Richard MatherThe writer is a freelance journalist who lives and works in Manchester, England. He writes for the Jewish Media Agency (jewishmediaagency.com), which is dedicated to the task of countering anti-Semitism and anti-Zionism in the UK media.
British parliamentarian George Galloway, the MP for Bradford West and founding member of the left-wing Respect Party, has been shown up for the bigot and buffoon that he really is.
Camera footage of an Oxford university debate on Wednesday evening shows Galloway walking out of the room after realizing a fellow speaker is a citizen of the Jewish state.
The debate, held at Christ Church College, was about whether Israel should withdraw to the 1967 armistice line. Ten minutes into the debate, a well-dressed Israeli politics student named Eylon Aslan-Levy took to the podium to deliver his speech. But Galloway refused to be in the same room as him.
“I don't debate with Israelis,” said the MP. “I don't recognize Israel and I don't debate with Israelis.” That was it. Galloway put on his coat and left the building.
Later that evening, Galloway used his Facebook account to explain his walkout: “I refused this evening at Oxford University to debate with an Israeli, a supporter of the apartheid state of Israel. The reason is simple: no recognition, no normalization. Just boycott, divestment and sanctions, until the apartheid state is defeated. I never debate with Israelis nor speak to their media.”
Galloway’s attitude, if not his behavior, is typical. This is the man who believes he is the victim of “the Zionist movement and the newspapers and news media which are controlled by Zionism.” He has called for the dismantling of the Israeli state and the outlawing of dual British-Israeli citizenship. At the same time, he speaks in glowing terms of Hamas and Hizbullah, which are ideologically committed to killing as many Jews as possible. And his political party, a coalition of far-left and Muslim radicals, includes members who are openly anti-Semitic.
Racism aside, Galloway’s sudden exit from the building was a rare display of cowardice on his part. Galloway usually loves a good fight, especially if there is an audience. And surely the purpose of a university debate is to air conflicting viewpoints? The fact that he is unable to engage with anyone other than his own acolytes speaks volumes about the character of the man. I can only surmise that his deep-seated prejudice against Israeli Jews far outweighs his love for public speaking.
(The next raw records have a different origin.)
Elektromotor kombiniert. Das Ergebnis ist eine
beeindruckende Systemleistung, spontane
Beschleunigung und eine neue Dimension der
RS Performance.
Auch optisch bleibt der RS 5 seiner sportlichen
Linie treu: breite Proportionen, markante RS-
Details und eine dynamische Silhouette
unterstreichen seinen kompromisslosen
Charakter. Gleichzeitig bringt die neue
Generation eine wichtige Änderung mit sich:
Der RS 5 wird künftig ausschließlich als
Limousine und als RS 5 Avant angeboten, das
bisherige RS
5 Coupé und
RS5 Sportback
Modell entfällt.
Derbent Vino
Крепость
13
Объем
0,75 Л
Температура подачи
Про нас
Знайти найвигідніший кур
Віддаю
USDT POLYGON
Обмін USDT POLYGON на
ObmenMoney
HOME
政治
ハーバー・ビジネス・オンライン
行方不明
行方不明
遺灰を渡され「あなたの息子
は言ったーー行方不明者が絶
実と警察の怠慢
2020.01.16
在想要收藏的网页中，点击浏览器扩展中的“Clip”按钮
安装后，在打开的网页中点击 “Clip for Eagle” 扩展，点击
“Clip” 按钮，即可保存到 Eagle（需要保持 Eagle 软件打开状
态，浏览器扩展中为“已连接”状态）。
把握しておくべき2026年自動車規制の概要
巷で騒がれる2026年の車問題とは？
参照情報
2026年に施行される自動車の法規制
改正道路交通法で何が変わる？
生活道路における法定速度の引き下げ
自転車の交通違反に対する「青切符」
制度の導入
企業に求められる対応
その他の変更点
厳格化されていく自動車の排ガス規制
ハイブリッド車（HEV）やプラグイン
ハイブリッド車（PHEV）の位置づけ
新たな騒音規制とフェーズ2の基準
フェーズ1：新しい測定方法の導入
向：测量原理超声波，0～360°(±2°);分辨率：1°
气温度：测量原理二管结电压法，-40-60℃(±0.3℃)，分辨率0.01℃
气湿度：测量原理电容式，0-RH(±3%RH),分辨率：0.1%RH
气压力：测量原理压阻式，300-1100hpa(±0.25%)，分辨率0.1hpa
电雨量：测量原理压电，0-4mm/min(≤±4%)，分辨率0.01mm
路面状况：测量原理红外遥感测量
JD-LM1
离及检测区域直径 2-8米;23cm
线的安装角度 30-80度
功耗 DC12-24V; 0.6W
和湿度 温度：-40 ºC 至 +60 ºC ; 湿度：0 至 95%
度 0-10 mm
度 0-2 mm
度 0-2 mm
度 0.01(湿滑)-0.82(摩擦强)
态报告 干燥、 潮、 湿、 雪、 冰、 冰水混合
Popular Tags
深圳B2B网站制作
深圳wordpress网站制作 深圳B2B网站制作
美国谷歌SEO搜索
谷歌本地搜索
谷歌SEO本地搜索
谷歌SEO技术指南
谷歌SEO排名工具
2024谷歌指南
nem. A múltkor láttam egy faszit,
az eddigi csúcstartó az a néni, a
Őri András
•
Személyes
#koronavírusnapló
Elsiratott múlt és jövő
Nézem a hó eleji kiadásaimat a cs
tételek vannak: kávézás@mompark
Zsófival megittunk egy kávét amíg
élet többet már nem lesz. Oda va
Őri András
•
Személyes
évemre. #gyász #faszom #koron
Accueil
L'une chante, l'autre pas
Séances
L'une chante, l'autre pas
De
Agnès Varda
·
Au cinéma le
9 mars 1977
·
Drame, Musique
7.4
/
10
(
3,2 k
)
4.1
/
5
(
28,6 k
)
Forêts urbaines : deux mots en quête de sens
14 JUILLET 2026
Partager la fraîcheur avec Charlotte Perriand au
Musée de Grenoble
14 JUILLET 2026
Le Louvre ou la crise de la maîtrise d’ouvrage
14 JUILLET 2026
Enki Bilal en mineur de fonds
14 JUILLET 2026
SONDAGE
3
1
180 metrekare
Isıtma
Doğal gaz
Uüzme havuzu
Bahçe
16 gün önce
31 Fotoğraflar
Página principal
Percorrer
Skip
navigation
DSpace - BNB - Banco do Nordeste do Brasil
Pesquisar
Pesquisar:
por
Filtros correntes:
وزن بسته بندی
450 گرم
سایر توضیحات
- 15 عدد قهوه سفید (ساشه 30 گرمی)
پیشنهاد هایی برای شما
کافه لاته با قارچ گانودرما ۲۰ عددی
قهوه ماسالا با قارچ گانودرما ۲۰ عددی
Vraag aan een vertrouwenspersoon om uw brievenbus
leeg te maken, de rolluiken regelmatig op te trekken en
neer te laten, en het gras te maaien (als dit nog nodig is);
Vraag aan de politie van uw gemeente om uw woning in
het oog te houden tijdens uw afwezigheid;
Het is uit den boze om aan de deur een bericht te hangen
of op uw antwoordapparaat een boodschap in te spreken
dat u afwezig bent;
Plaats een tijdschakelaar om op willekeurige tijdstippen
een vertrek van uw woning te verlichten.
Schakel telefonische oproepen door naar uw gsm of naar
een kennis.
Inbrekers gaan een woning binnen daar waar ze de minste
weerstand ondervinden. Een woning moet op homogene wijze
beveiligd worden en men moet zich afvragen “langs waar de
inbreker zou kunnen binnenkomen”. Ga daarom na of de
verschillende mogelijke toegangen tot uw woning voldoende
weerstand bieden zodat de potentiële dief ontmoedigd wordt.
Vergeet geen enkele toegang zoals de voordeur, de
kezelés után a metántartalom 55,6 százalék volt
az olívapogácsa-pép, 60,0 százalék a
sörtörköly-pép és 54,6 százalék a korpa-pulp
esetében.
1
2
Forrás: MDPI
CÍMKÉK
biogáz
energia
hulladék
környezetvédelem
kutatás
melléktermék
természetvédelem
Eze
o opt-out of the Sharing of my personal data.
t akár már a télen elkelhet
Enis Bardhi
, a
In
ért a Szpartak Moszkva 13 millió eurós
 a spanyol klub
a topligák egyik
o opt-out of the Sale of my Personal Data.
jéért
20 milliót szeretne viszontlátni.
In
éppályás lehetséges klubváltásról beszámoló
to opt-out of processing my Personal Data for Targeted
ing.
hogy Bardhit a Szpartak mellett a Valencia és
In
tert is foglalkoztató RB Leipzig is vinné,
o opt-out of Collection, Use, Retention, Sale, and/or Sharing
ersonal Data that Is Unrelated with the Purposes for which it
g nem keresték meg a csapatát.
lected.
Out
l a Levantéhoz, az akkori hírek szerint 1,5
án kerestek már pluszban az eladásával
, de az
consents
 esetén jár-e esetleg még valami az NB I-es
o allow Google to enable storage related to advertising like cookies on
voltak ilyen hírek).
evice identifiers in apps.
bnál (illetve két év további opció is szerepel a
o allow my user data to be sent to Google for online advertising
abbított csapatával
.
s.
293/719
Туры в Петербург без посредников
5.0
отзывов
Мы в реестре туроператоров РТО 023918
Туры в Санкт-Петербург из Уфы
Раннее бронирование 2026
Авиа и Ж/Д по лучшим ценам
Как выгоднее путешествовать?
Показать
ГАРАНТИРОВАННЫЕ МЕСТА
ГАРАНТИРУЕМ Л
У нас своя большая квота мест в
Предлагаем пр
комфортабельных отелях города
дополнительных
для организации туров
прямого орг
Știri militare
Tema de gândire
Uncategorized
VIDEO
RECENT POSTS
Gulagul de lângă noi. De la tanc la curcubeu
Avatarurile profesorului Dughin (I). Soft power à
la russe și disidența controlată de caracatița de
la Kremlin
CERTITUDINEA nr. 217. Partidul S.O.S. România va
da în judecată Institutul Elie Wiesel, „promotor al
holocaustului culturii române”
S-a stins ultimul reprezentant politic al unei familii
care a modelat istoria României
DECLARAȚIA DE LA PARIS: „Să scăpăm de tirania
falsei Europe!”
If Galloway’s prejudice renders him incapable of sensible debate, then he is a spent force in UK politics. British politicians are expected to engage with their political opponents. And they are usually very good at it. Prime Minister’s Question Time, for example, is brimming with healthy debate, good humor, and incisive queries and answers. No politician would flounce out of the debating chamber because he didn’t like the political viewpoint (or ethnicity) of a fellow speaker. But Galloway seems to have lost both his nerve and his manners.
In contrast, Mr Aslan-Levy (who studies Philosophy, Politics and Economics at Brasenose College) is to be commended. It takes courage to speak in front of an audience and even more courage to take on a firebrand like Galloway. The fact that Galloway didn’t even have the courtesy to listen to Mr Aslan-Levy’s speech highlights the stark difference between the two men.
Following the debate, Mr Aslan-Levy said he was “appalled that an MP would storm out of a debate with me for no reason other than my heritage.” He added: “To refuse to talk to someone just because of their nationality is pure racism, and totally unacceptable for a Member of Parliament.”
I agree with Mr Aslan-Levy on both these points. Galloway’s behavior in Oxford has left him vulnerable to accusations of racism and anti-Semitism. His poor conduct also signifies a man who is incapable of withstanding the dissonance of disagreement. Even some of his supporters have expressed their disappointment. When a seasoned British politician can no longer hold his own in a relatively straightforward university debate, it is time to retire.